Aachen : Märchenhafte Bilder: Traum-Labyrinth zwischen Liebe und Tod

Eine nächtliche Elfen-Szenerie mit Grillenzirpen, Käuzchenrufen und dem Rauschen des Windes überrascht die Zuschauer im Theater K. Was fast wie Shakespeares „Sommernachtstraum” anmutet, entpuppt sich als ein „Erotisches Halleluja in vier Bildern”, so der Untertitel von Lorcas poetischem Kammerspiel „In seinem Garten liebt Don Perlimplin Belisa”, das 1933 in Madrid uraufgeführt wurde.

1936 wurde der Dichter von Francos Falangisten im Alter von nur 38 Jahren ermordet. Die schwebende, fast surreale Leichtigkeit des Stücks hat Annette Schmidt in betörend schöne Bilder umgesetzt.

Flirrend zwischen Tag und Traum vollziehen sich unglaubliche Geschehnisse, die den alternden Don Perlimplin und seine schöne Belisa in Verwirrung stürzen. Nicht nur sie - auch das Publikum schwankt zwischen Faszination und Staunen. Das liegt weniger an Schmidts einfühlsamer Regie als an dem Stück selbst.

Denn anders als in der leidenschaftlichen „Bluthochzeit” oder der Todesstarre von „Bernarda Albas Haus”, die Federico Garcia Lorca berühmt machten, geht es hier um ein fantastisches Märchen, das den gehörnten Ehemann und seine Nebenbuhler zu einem einzigen, mythisch überhöhten Liebenden werden lässt.

Ausgezeichnet die Besetzung des ungleichen Paares: Der großartige Martin Päthel überzeugt als älterer wohlhabender Don und Janine Balduin bezaubert als Belisa mit Talent und Ausstrahlung. Mitreißend feurig Anush Manukian als Dons Haushälterin Marcolfa, die ihren Herrn mit der blutjungen Belisa verkuppelt.
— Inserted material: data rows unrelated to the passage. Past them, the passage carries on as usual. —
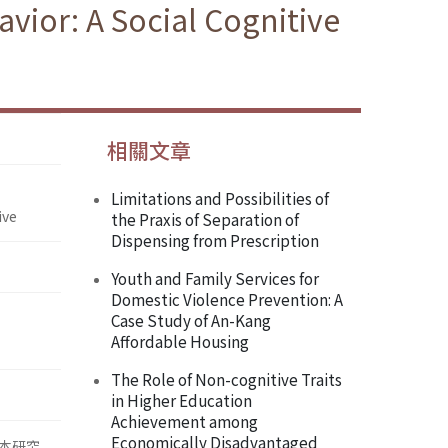
vior: A Social Cognitive
相關文章
Limitations and Possibilities of
ive
the Praxis of Separation of
Dispensing from Prescription
Youth and Family Services for
Domestic Violence Prevention: A
Case Study of An-Kang
Affordable Housing
The Role of Non-cognitive Traits
in Higher Education
Achievement among
Economically Disadvantaged
本研究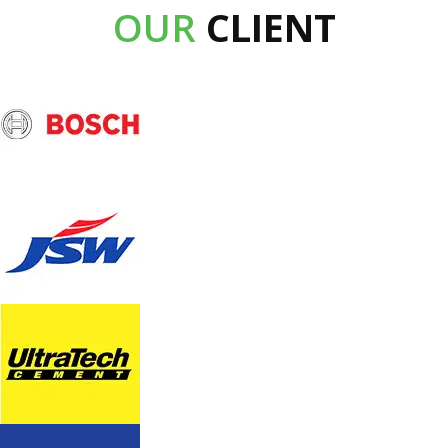
OUR
CLIENT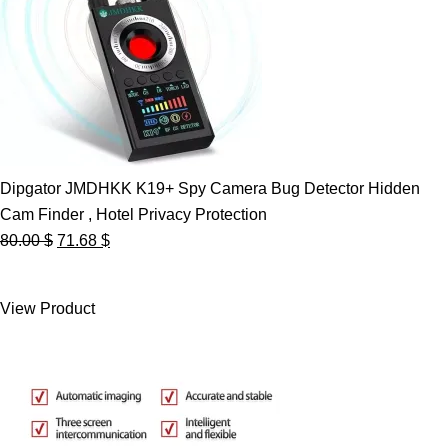
Dipgator JMDHKK K19+ Spy Camera Bug Detector Hidden
Cam Finder , Hotel Privacy Protection
Original
Current
80.00
$
71.68
$
price
price
was:
is:
View Product
80.00 $.
71.68 $.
Zwischen Elfentrio und Nornen-Bosheit legen Lucille Lehr, Katja Meiners und Elke Müller ihr unbefangenes Spiel an (Gelungene Kostüme: Ana Balzer und Anush Manukian).

Schön verquer Jochen Deuticke als zickige Mutter Belisas, die der Tochter zur „reichen Heirat” auf diese Weise rät: „Geld macht schön.” Das schräg stehende Hochzeitsbett, fünf fremde Hüte, eine Schale mit Früchten, von denen Marcolfa nascht, das von ihrem wundervollen Haar verhüllte Gesicht der Braut - alles wird zu Zeichen, Symbolen und Hinweisen in diesem Traum-Labyrinth, das nur einen Ausweg kennt: Liebeserfüllung im Tode.

Da Don Perlimplin die junge Belisa nicht wirklich glücklich machen kann, taucht wie durch Zauberhand der Rivale auf.

Sprachlich von großer Schönheit und wirklich kongenial untermalt von Uwe Böttchers Geigenspiel, erschließt sich das bildersatte Stück, dem Publikum nicht gänzlich.